- WHAT NEEDS TO BE DONE
Look for the word "drag". Copy every line of the listing where it occurs.

- RECORDS SUPPLIED

▶

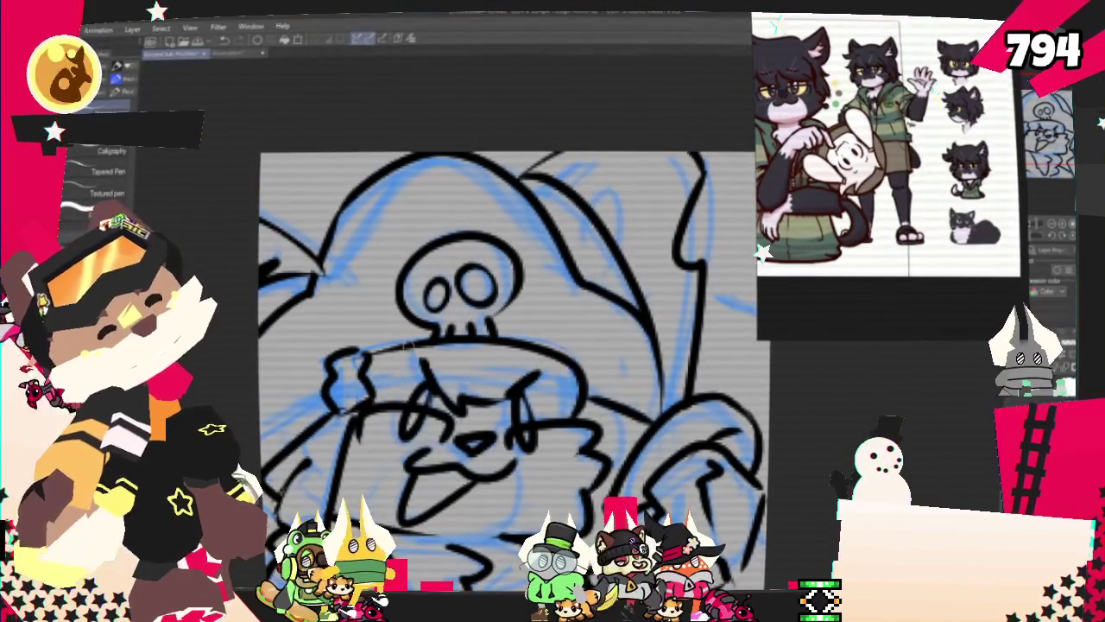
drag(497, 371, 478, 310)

◀
▶

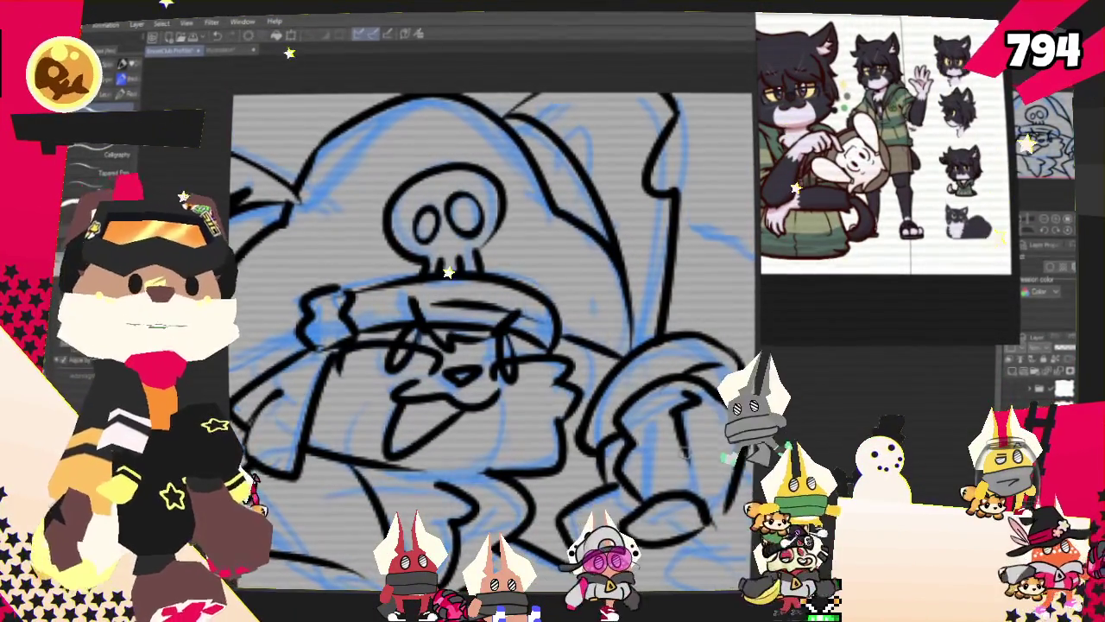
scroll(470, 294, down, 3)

◀
▶

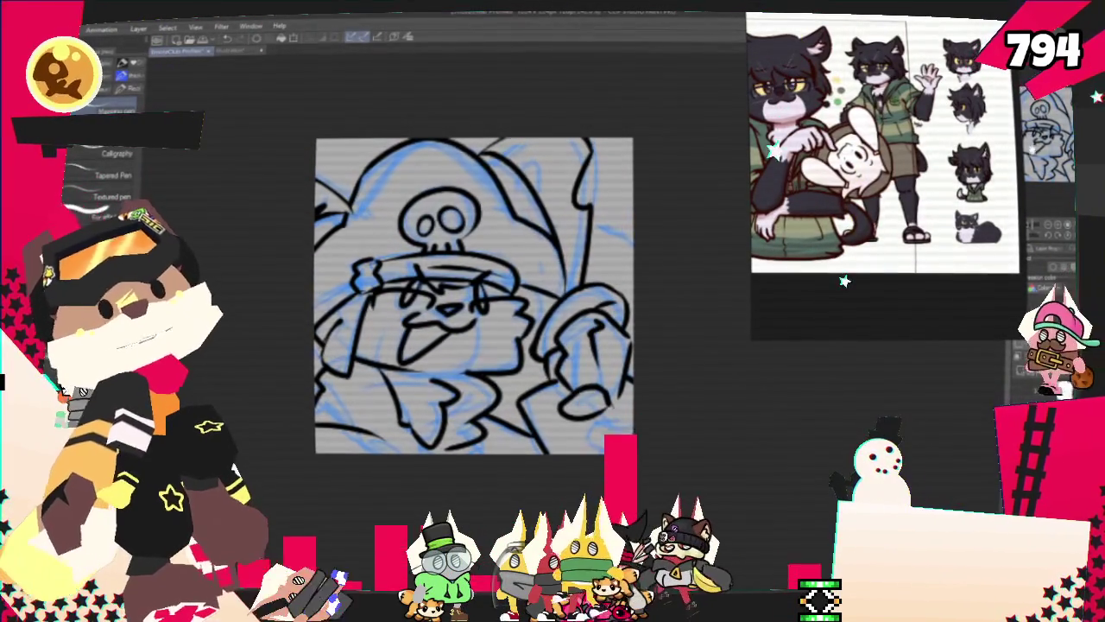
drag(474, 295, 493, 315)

◀

- RESPONSE TO THE EXERCISE
drag(497, 371, 478, 310)
drag(474, 295, 493, 315)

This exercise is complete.